On 16 September 2024, Landman was placed on injured reserve. On 12 October, Landman came off injured reserve and was activated to the 53-man roster.

===Los Angeles Rams===
On 18 March 2025, Landman signed a one-year contract with the Los Angeles Rams. He was named a starting inside linebacker to begin the season. In Week 1 against the Houston Texans, he forced a fumble, had 10 tackles, and earned NFC Defensive Player of the Week honors.

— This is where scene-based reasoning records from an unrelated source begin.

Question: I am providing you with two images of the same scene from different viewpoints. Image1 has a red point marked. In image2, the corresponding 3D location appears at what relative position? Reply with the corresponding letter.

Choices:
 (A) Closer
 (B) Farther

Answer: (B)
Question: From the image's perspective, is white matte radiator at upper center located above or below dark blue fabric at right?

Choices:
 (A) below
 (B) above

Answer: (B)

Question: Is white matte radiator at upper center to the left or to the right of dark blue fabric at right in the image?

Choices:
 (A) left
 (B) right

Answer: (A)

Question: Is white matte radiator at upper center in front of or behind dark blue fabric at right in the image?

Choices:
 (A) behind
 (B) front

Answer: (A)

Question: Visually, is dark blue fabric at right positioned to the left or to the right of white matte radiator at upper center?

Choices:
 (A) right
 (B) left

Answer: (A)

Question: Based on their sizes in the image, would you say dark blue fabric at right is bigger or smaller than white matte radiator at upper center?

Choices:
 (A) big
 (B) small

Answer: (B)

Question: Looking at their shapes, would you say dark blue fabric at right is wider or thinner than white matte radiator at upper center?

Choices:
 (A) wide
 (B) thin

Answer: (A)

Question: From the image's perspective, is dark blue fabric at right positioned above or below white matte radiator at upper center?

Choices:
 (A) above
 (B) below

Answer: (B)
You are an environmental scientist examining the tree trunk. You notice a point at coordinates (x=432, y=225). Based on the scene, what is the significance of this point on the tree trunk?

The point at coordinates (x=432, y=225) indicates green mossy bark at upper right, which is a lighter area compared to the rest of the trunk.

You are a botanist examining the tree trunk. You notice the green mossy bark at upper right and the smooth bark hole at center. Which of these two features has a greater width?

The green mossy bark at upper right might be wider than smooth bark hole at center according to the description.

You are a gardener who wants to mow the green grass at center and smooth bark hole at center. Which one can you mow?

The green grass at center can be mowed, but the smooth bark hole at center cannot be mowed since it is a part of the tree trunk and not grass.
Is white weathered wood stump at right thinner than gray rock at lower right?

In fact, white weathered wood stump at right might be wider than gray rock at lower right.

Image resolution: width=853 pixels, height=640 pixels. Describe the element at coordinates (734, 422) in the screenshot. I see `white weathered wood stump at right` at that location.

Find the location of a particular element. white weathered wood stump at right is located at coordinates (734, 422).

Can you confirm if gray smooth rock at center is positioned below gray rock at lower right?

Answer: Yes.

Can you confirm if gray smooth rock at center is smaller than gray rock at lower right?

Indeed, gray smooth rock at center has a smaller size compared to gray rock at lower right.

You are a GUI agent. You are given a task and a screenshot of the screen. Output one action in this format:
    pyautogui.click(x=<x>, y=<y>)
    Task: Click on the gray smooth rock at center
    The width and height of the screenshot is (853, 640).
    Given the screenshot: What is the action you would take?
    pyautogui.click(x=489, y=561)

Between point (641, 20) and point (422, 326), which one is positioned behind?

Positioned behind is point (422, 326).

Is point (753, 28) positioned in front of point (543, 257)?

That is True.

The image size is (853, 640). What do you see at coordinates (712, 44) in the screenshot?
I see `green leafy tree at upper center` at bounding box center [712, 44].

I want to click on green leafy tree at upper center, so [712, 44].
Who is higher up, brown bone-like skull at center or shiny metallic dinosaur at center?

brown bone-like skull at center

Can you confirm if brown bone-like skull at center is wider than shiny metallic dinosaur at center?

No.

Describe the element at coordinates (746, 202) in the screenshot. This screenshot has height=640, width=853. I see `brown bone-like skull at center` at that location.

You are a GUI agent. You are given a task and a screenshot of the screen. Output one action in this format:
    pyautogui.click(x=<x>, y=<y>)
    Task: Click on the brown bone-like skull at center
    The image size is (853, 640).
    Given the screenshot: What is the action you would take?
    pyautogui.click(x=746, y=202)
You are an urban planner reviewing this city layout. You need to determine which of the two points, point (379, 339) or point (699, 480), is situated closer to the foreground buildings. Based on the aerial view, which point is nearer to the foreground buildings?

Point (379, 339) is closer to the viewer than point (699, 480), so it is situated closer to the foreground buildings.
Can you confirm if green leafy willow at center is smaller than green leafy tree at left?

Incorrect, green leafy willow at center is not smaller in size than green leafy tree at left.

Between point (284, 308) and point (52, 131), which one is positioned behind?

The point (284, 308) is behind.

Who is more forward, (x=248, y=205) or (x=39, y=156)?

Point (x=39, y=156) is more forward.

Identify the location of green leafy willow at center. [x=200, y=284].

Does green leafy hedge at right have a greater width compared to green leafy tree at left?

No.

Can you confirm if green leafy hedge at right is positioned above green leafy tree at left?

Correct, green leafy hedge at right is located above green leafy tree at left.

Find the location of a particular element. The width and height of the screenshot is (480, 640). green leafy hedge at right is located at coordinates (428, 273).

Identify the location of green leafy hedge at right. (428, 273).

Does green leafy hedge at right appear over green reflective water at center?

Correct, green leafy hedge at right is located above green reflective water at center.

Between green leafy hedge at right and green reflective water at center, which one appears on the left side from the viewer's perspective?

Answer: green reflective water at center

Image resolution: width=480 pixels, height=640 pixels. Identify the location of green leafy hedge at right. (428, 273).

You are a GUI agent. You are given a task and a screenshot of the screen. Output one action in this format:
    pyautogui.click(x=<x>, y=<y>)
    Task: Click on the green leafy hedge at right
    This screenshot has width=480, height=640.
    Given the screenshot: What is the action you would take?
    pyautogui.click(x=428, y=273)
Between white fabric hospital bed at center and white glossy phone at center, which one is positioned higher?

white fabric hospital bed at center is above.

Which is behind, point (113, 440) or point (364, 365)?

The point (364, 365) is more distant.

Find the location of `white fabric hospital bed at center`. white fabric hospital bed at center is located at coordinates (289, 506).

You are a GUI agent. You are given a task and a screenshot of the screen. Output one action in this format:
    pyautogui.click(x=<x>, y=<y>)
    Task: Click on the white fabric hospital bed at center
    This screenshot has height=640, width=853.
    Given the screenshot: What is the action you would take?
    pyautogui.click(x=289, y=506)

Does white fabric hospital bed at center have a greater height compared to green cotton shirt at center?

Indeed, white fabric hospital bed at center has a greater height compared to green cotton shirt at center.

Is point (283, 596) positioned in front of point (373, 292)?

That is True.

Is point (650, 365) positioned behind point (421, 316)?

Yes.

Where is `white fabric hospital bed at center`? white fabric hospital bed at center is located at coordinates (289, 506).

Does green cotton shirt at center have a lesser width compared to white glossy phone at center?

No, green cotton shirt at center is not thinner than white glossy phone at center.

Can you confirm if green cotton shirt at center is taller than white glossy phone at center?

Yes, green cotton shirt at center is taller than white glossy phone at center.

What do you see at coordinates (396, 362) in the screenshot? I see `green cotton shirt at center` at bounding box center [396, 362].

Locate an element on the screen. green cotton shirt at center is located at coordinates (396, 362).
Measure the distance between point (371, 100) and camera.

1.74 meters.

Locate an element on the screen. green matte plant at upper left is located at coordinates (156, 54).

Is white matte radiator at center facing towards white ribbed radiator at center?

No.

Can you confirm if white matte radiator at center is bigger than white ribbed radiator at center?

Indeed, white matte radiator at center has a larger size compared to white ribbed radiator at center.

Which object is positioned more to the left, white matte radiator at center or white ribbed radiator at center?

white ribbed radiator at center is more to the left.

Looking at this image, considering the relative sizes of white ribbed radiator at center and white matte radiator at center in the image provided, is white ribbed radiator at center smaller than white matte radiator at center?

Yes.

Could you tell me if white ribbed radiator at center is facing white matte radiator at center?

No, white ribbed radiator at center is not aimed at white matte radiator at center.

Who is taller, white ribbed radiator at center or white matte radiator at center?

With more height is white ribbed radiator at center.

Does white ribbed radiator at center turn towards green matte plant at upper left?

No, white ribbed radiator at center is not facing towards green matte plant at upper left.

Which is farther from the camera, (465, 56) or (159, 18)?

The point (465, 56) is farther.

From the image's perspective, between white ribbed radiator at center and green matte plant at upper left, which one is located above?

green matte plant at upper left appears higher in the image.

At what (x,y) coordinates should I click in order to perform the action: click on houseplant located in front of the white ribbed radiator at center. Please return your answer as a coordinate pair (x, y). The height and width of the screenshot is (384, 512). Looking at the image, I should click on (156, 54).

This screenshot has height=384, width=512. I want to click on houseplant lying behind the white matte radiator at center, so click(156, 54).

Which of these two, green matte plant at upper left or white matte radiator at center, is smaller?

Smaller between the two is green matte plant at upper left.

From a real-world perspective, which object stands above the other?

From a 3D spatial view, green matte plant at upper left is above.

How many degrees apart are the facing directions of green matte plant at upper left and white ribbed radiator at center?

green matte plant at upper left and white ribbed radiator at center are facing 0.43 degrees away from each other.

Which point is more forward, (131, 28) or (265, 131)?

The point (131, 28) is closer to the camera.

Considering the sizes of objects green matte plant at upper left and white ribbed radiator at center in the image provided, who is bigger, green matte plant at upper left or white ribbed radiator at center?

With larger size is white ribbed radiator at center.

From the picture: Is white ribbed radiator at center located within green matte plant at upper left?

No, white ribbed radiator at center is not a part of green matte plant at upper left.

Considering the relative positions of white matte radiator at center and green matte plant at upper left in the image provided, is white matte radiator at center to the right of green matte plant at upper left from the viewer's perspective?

On 22 November 2025, Landman signed a three-year, $22.5 million contract extension with the Rams.

==NFL career statistics==

=== Regular season ===

Year: Team; Games; Tackles; Fumbles; Interceptions
GP: GS; Cmb; Solo; Ast; Sck; TFL; FF; FR; Yds; TD; Int; Yds; TD; PD
2022: ATL; 7; 0; 1; 0; 1; 0; 0; 0; 0; 0; 0; 0; 0; 0; 0
2023: ATL; 16; 14; 110; 66; 44; 2; 7; 3; 0; 0; 0; 1; 25; 0; 3
2024: ATL; 13; 9; 81; 39; 42; 0; 0; 3; 0; 0; 0; 0; 0; 0; 1
2025: LAR; 17; 17; 132; 64; 68; 2.5; 8; 4; 2; 0; 0; 1; 0; 0; 6
Career: 53; 40; 324; 169; 155; 4.5; 15; 10; 2; 0; 0; 2; 25; 0; 10

=== Postseason ===

Year: Team; Games; Tackles; Fumbles; Interceptions
GP: GS; Cmb; Solo; Ast; Sck; TFL; FF; FR; Yds; TD; Int; Yds; TD; PD
2025: LAR; 3; 3; 26; 13; 13; 0; 2; 1; 0; 0; 0; 0; 0; 0; 2
Career: 3; 3; 26; 13; 13; 0; 2; 1; 0; 0; 0; 0; 0; 0; 2

===NFL records===
- Most tackles in a single game in franchise (Rams) history (17)

== Personal life ==
Landman has three siblings: Ty, Brendan, and Ocean. Brendan played college football at Arizona State and Ocean swam collegiately at Oregon State.

He is often referred to as the "Nateland Man" on the "Nateland" podcast, a podcast hosted by comedians Nate Bargatze, Dusty Slay, Aaron Weber and Brian Bates.

Landman is married to former Colorado Buffaloes volleyball player Brynna DeLuzio.